You should have received a copy of the GNU General Public License along with this program. If not, see http://www.gnu.org/licenses/.
Q: How much RAM does SQUID require?
A: It depends on the input you used in the SQUID. If the input is alignment files and FPKM files, 4G is enough for the human genome. If FPKM is not provided, FPKM will be generated by Kallisto which may takes 1G extra RAM. If alignment files is not provided, STAR will generate alignment files that may takes up to 40G to for the human genome.
Q: Are the observation counts always larger than the expected counts?
A: There is a small portion of introns that have larger observation counts and PI_Density is assigned as 1 in these introns.

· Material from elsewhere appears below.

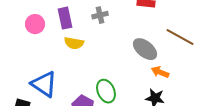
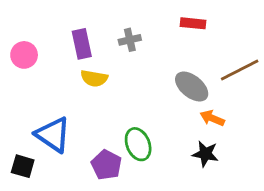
pink circle: (35, 24) -> (24, 55), moved
brown line: (180, 37) -> (240, 70), turned -56

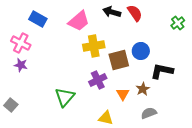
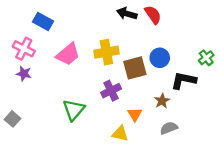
pink trapezoid: (79, 21) -> (68, 54), moved
green cross: (178, 23) -> (206, 58), moved
orange triangle: (123, 94) -> (135, 114), moved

Q: Does the index in the comparison file 0-based or 1-based?
A: The index in the comparison file is 1-based.
Q: Can SQUID resume previous run?
A: Yes, SQUID will resume previous run by setting parameter resume as true. Please delete the intermediate files that you’d like to regenerate.
Q: Do the reads in the fastq files have to be the same length?
A: No. If the reads in the fastq files do not have equal length, please set parameter check_len to true to generate new fastq files with equal length.
Q: Can I run SQUID to output intron retention values without doing differential analysis?
A: Yes. You can run SQUID by ignoring --Comparison parameters.